**Required action a**:
Can you render the skeletal landmark rows as a JSON list of strings, one per line with blank lines left out, from the line with "left knee: (1376, 390, -11)" up to and including the line with "left wrist: (1432, 334, -19)"?
++++++++++
GSoC ’14 Progress

It’s been over a week since my last post, and my recollection of work done is a bit hazy :(. Here’s a quick summary though:

  • Tests! I’ve written pretty comprehensive tests for writing and reading of log files (including grouped-by-day reading). I learned about Assert.jsm – something so new that my tests broke one fine day because of ongoing changes in m-c (I expected it to be stable because do_check_* had already been marked deprecated in MDN).
  • Bug fixing. Writing tests uncovered several intricacies that have now been taken care of. One discovery that hasn’t been addressed yet is that if queued file operations exist during AsyncShutdown, they fail because stuff like JSON (and even dump) get removed from the scope. A simple (pending) solution is to yield on all of them when the “prpl-quit” notification is fired.
  • Thunderbird! I got a Thunderbird build running and tested the new API changes. The UI is properly listing and displaying logs. Gloda indexing has also been updated: I had to implement yet another promise queue to make sure we read only one conversation at a time (and not load all of them into memory). Debugging was a hassle and took ages: Components.utils.reportError is disabled from chrome code by default in Thunderbird! I searched around for hours to see why my code wasn’t being called when indeed it was – just that the reportError call was never firing.
++++++++++
**Required action b**:
Set down the GSoC progress post word for word, from "GSoC ’14 Progress" up to and including "deprecated in MDN).".

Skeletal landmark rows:
++++++++++
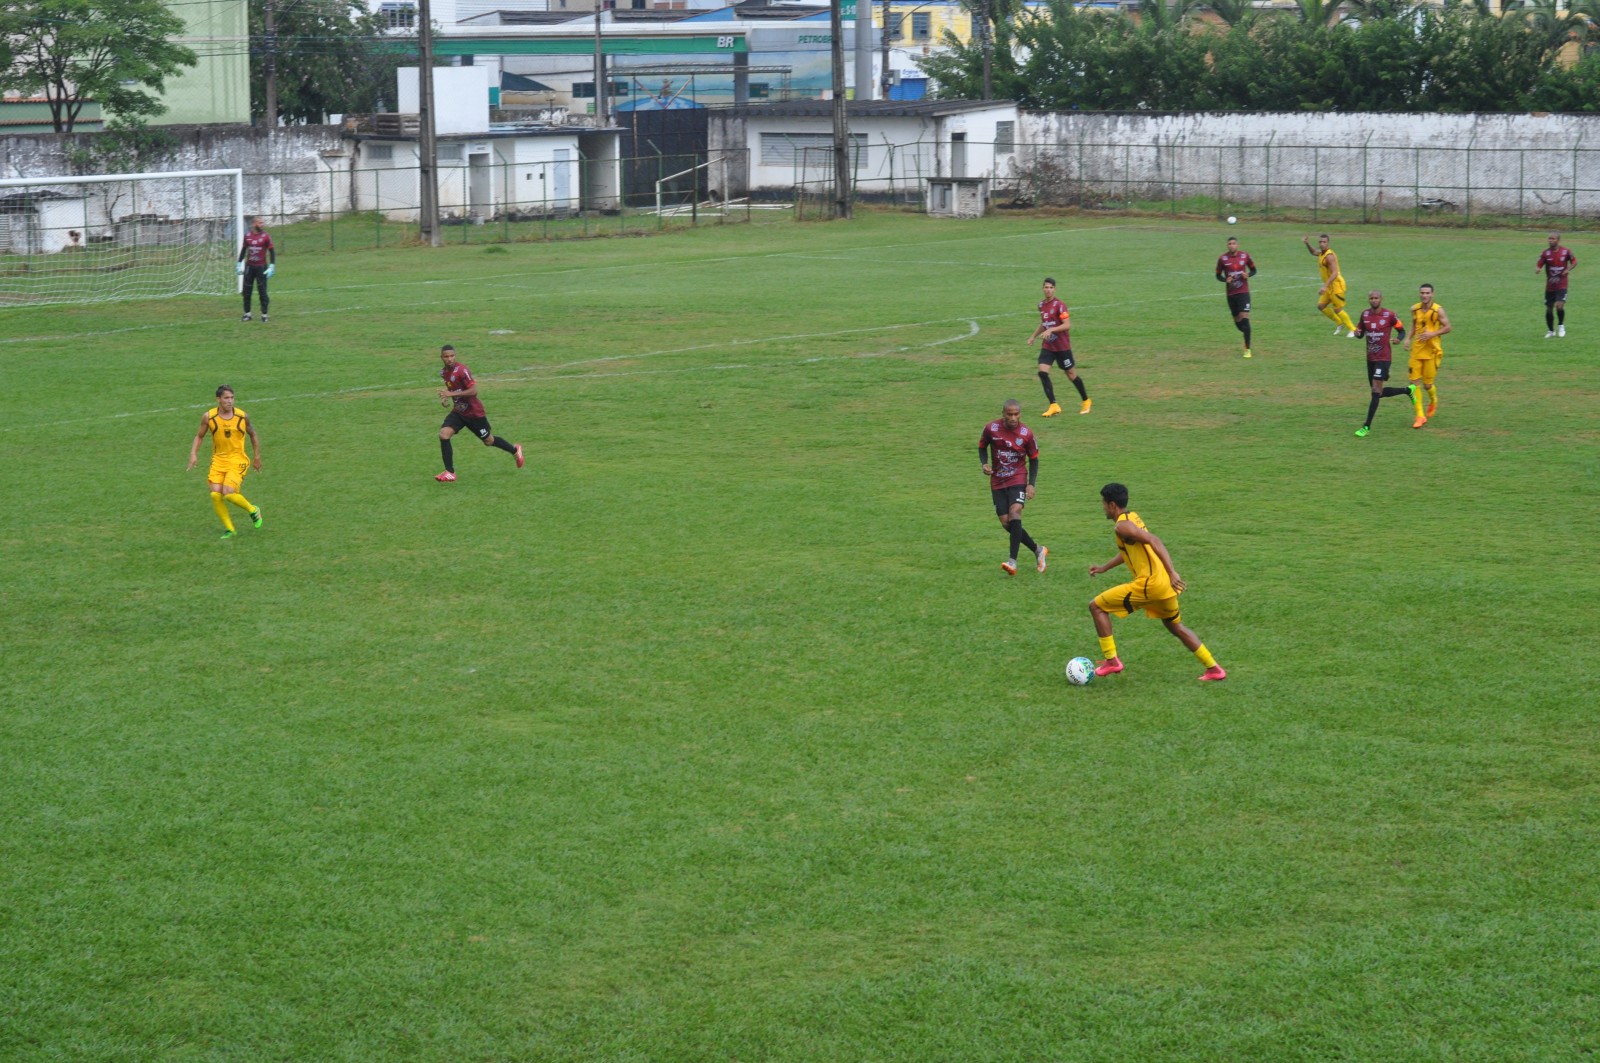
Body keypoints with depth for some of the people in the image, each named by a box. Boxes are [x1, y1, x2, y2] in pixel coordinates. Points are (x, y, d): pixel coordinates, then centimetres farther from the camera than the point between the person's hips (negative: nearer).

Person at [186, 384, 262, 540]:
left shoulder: (242, 416, -6)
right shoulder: (209, 417, -4)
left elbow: (253, 435, 10)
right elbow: (199, 436, 12)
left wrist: (257, 458, 12)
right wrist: (193, 454, -2)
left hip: (237, 460, -3)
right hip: (218, 461, 3)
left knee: (228, 493, -20)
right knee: (215, 495, -10)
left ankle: (253, 511, 8)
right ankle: (229, 529, 7)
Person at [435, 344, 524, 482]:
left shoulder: (461, 371, -24)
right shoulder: (444, 372, 1)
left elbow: (474, 390, -27)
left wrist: (451, 394, -31)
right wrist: (445, 398, 0)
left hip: (474, 412, -6)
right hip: (458, 412, 6)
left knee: (488, 441, 12)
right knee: (443, 434, -16)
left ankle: (514, 450, 40)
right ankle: (450, 473, -10)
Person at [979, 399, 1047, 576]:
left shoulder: (1026, 434, -10)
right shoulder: (991, 428, -7)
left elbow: (1034, 459, 2)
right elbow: (982, 446, 11)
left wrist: (1031, 483, -8)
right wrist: (984, 464, -8)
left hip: (1018, 479, -3)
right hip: (997, 482, 3)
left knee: (1015, 512, -25)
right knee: (1006, 522, -1)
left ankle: (1013, 561, -29)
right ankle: (1038, 550, 20)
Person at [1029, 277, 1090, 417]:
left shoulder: (1059, 305, -14)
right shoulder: (1041, 305, 9)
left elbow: (1067, 325, -21)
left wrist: (1051, 330, -29)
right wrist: (1033, 337, 22)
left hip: (1062, 346, -6)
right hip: (1047, 346, 6)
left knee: (1071, 374, 5)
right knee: (1042, 372, -13)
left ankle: (1086, 401, 27)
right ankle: (1053, 406, -11)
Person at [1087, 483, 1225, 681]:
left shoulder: (1122, 526, -12)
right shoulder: (1132, 517, 17)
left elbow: (1154, 542, -25)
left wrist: (1172, 572, -31)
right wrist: (1104, 568, 34)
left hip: (1149, 583, -9)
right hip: (1164, 583, 9)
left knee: (1096, 606, 2)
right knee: (1175, 626, 26)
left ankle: (1111, 661, 2)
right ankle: (1214, 669, 25)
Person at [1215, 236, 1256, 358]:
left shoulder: (1245, 256, -3)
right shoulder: (1222, 258, -3)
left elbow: (1253, 270, 10)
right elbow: (1218, 275, 6)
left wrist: (1248, 275, -13)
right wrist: (1225, 280, -15)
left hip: (1243, 292, -2)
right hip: (1231, 293, 2)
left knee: (1245, 318, -14)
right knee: (1237, 322, 8)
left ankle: (1247, 349, -10)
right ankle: (1247, 334, 41)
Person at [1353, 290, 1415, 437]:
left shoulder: (1389, 315, -9)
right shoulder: (1365, 314, 4)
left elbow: (1402, 331, 1)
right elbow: (1361, 332, 15)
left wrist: (1399, 338, -21)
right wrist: (1357, 332, -9)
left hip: (1384, 357, -6)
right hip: (1370, 358, 6)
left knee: (1376, 390, -11)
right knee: (1379, 392, 12)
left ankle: (1367, 426, -9)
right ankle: (1407, 390, 37)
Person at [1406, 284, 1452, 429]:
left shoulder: (1438, 310, -10)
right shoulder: (1415, 309, 4)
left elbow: (1447, 328, -6)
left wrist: (1432, 334, -19)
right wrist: (1409, 338, 6)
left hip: (1432, 351, -4)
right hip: (1417, 350, 4)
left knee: (1427, 384, -1)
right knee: (1414, 382, -4)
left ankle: (1433, 401, 35)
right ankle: (1420, 415, 3)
++++++++++
**Task output a**:
[
  "left knee: (1376, 390, -11)",
  "right knee: (1379, 392, 12)",
  "left ankle: (1367, 426, -9)",
  "right ankle: (1407, 390, 37)",
  "Person at [1406, 284, 1452, 429]:",
  "left shoulder: (1438, 310, -10)",
  "right shoulder: (1415, 309, 4)",
  "left elbow: (1447, 328, -6)",
  "left wrist: (1432, 334, -19)"
]

**Task output b**:
GSoC ’14 Progress

It’s been over a week since my last post, and my recollection of work done is a bit hazy :(. Here’s a quick summary though:

  • Tests! I’ve written pretty comprehensive tests for writing and reading of log files (including grouped-by-day reading). I learned about Assert.jsm – something so new that my tests broke one fine day because of ongoing changes in m-c (I expected it to be stable because do_check_* had already been marked deprecated in MDN).